Thurston takes inspiration from the places he sees and strives to understand, always coming back to his own observations, writing essays about his walks that offer a window of insight into his own life and personal challenges. “It’s the confluence of me with this landscape that makes so many insights available to write about.
“Thoreau liked a lot of things in nature more than he liked people. He was a loner. My own cranky, socially awkward self identifies with him,” notes Thurston. “But Thoreau says it’s really important that we know there are still places that are wild, because wild is not us. So we need these wild places.”
That’s why Thurston—who writes short fiction and poetry and is the author of two scholarly books about poetry including The Underworld in Twentieth-Century Poetry: From Pound and Eliot to Heaney and Walcott (Palgrave MacMillan, 2009) as well as essays on notable American, British, and Irish writers—says this work is the most personal thing he has ever written. While his short fiction and poetry are “always written in a protective code,” this is an unblushingly revealing project.

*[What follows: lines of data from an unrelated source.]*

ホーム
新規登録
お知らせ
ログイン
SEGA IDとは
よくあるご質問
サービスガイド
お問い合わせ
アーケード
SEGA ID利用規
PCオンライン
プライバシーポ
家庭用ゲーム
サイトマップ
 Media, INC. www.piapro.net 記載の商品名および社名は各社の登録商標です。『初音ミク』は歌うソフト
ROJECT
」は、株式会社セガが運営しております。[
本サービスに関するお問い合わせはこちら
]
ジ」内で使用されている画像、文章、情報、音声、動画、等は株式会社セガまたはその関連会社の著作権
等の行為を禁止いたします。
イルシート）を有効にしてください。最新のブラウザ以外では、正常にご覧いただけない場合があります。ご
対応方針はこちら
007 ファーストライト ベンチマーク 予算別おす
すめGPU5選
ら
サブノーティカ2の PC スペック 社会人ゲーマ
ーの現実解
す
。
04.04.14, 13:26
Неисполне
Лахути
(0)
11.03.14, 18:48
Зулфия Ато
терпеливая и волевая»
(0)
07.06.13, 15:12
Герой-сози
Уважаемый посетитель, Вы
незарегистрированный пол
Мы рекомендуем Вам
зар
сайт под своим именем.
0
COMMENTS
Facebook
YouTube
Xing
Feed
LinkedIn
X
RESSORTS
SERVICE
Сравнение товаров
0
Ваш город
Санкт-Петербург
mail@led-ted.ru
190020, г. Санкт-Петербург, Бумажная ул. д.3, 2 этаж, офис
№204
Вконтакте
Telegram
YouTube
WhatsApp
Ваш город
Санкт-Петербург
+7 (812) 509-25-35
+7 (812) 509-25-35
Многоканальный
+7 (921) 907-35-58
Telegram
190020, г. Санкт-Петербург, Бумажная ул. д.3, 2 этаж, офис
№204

The sand and sea provide a vast landscape for beach walkers intent on self-reflection and discovery.
Yet Thurston admits that he is reluctant to reveal too much, wanting to be oblique. “So much contemporary literature is memoir right now. And it’s not all good; it’s self-indulgent.
“Anytime I feel myself getting in too deep [with personal details], I turn the writing back to the physical landscape of the Cape. I’m of course more comfortable with those kinds of details and insights,” he says.

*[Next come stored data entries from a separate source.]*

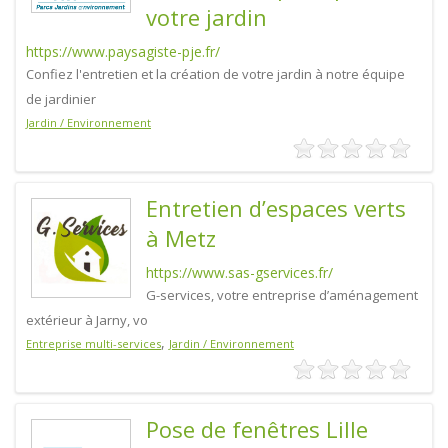
votre jardin
https://www.paysagiste-pje.fr/
Confiez l'entretien et la création de votre jardin à notre équipe
de jardinier
Jardin / Environnement
Entretien d’espaces verts
à Metz
https://www.sas-gservices.fr/
G-services, votre entreprise d’aménagement
extérieur à Jarny, vo
,
Entreprise multi-services
Jardin / Environnement
Pose de fenêtres Lille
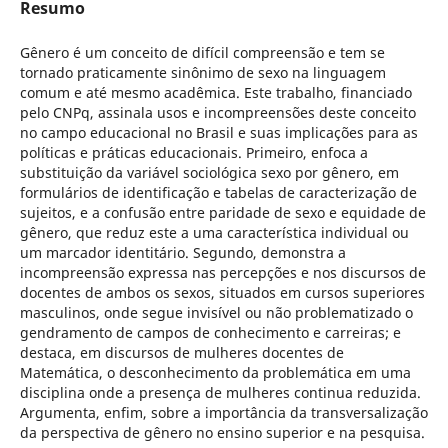
Resumo
Gênero é um conceito de difícil compreensão e tem se
tornado praticamente sinônimo de sexo na linguagem
comum e até mesmo acadêmica. Este trabalho, financiado
pelo CNPq, assinala usos e incompreensões deste conceito
no campo educacional no Brasil e suas implicações para as
políticas e práticas educacionais. Primeiro, enfoca a
substituição da variável sociológica sexo por gênero, em
formulários de identificação e tabelas de caracterização de
sujeitos, e a confusão entre paridade de sexo e equidade de
gênero, que reduz este a uma característica individual ou
um marcador identitário. Segundo, demonstra a
incompreensão expressa nas percepções e nos discursos de
docentes de ambos os sexos, situados em cursos superiores
masculinos, onde segue invisível ou não problematizado o
gendramento de campos de conhecimento e carreiras; e
destaca, em discursos de mulheres docentes de
Matemática, o desconhecimento da problemática em uma
disciplina onde a presença de mulheres continua reduzida.
Argumenta, enfim, sobre a importância da transversalização
da perspectiva de gênero no ensino superior e na pesquisa.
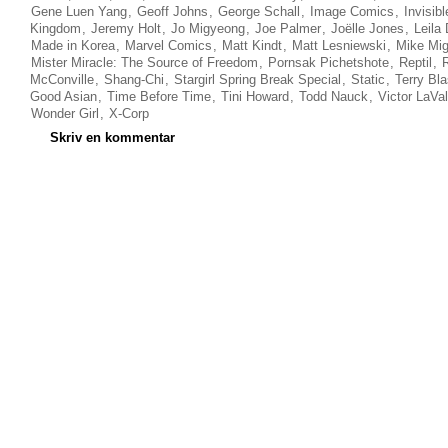
Gene Luen Yang
,
Geoff Johns
,
George Schall
,
Image Comics
,
Invisibl
Kingdom
,
Jeremy Holt
,
Jo Migyeong
,
Joe Palmer
,
Joëlle Jones
,
Leila
Made in Korea
,
Marvel Comics
,
Matt Kindt
,
Matt Lesniewski
,
Mike Mig
Mister Miracle: The Source of Freedom
,
Pornsak Pichetshote
,
Reptil
,
McConville
,
Shang-Chi
,
Stargirl Spring Break Special
,
Static
,
Terry Bl
Good Asian
,
Time Before Time
,
Tini Howard
,
Todd Nauck
,
Victor LaVal
Wonder Girl
,
X-Corp
Skriv en kommentar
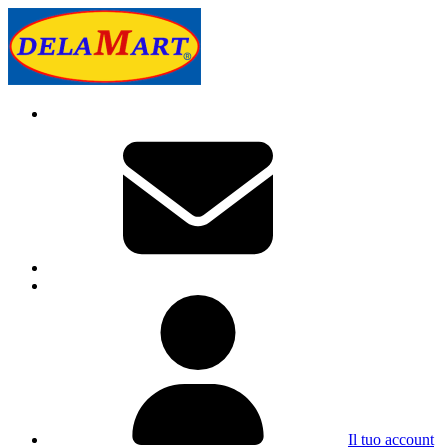
Il tuo account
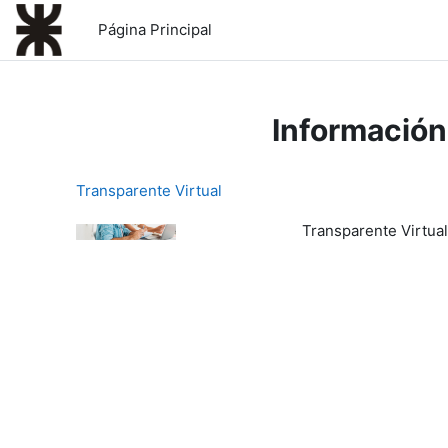
Salta al contenido principal
Página Principal
Información
Transparente Virtual
Transparente Virtual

Still, Thurston opens his first chapter, “On Cape Cod,” with the sentence: “It should begin with a shipwreck.” The shipwreck is a metaphor for the more personal relational wreck that Thurston was striving to make sense of when he began the project, transcribing his own thoughts, arranging the sequence of random events against a backdrop of the vast, changeable sea and an endless horizon.

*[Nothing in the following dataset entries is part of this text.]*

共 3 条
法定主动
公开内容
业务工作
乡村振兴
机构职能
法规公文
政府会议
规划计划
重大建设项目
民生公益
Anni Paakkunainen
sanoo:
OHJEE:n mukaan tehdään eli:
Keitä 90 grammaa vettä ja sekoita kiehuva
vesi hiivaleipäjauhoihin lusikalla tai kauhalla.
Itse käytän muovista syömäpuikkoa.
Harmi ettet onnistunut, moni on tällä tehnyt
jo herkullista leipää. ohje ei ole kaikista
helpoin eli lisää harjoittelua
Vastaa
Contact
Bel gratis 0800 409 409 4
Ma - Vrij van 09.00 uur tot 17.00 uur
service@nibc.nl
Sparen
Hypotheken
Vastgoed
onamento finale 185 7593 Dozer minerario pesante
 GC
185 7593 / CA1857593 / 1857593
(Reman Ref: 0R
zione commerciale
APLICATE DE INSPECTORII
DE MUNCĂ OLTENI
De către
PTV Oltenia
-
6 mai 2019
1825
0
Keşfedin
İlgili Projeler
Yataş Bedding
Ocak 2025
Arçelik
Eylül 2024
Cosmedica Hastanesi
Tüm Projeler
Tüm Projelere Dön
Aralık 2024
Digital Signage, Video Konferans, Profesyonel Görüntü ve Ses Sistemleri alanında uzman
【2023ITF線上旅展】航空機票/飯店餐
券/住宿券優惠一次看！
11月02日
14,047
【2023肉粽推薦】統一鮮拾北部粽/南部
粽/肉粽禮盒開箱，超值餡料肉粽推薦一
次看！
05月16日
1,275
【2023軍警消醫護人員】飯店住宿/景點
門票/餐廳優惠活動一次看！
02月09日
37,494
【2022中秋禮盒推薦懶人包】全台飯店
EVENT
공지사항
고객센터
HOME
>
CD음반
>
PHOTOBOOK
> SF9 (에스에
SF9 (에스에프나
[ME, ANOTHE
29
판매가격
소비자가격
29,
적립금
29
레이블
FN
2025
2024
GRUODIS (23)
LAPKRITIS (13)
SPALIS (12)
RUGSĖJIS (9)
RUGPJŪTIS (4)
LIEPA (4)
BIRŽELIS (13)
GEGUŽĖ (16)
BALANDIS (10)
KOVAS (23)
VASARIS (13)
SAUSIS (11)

“It’s important to start with a shipwreck,” Thurston says. “It’s a way of getting down to the bottom of things, to truth, death, and mortality. As Thoreau says, ‘We’re rendered beautiful by what we have endured; we acquire, by virtue of our wreckage, ‘a rarer and sublimer beauty still.’”
Likewise, Thoreau’s own first chapter in Cape Cod was titled “The Shipwreck” in which he describes himself “a lonely walker” in October 1849 on the beach at Cohasset, which was strewn with littoral wreckage and salvage “that would take many days to cart off,” two days after the brig St. John, from Galway, Ireland, broke apart on the rocks. He was the observer pondering the inconvenience and chaos of mortality.
“Thoreau knew he had tuberculosis. He didn’t have a lot of time left,” says Thurston, “so I think mortality is very prevalent in Cape Cod. Thoreau is trying to get to the bottom of things, to see through to that truth. As Hamlet said, ‘Death is the undiscovered country.’”
The other underlying truth, Thurston explains, is that “we’re changeable,” and it helps us to understand the nature of that idea. “I think that is why Thoreau is so fascinated by the littoral, by the changeable sea and the open spaces of the beach.”
So Thurston notes in “On Cape Cod”: “We are all, most of the time, somewhere between high and low water mark. Are we all, then, anomalous? A definitional impossibility. But we see ourselves as such, don’t we—marking as norms the low and high, the one to be delivered from, the other to be aspired to? A sort of chaos reigns. We see havens from it. Long walks on the beach, the tortuous twists, semantic and syntactic games, in the work of a writer whose footsteps we follow.”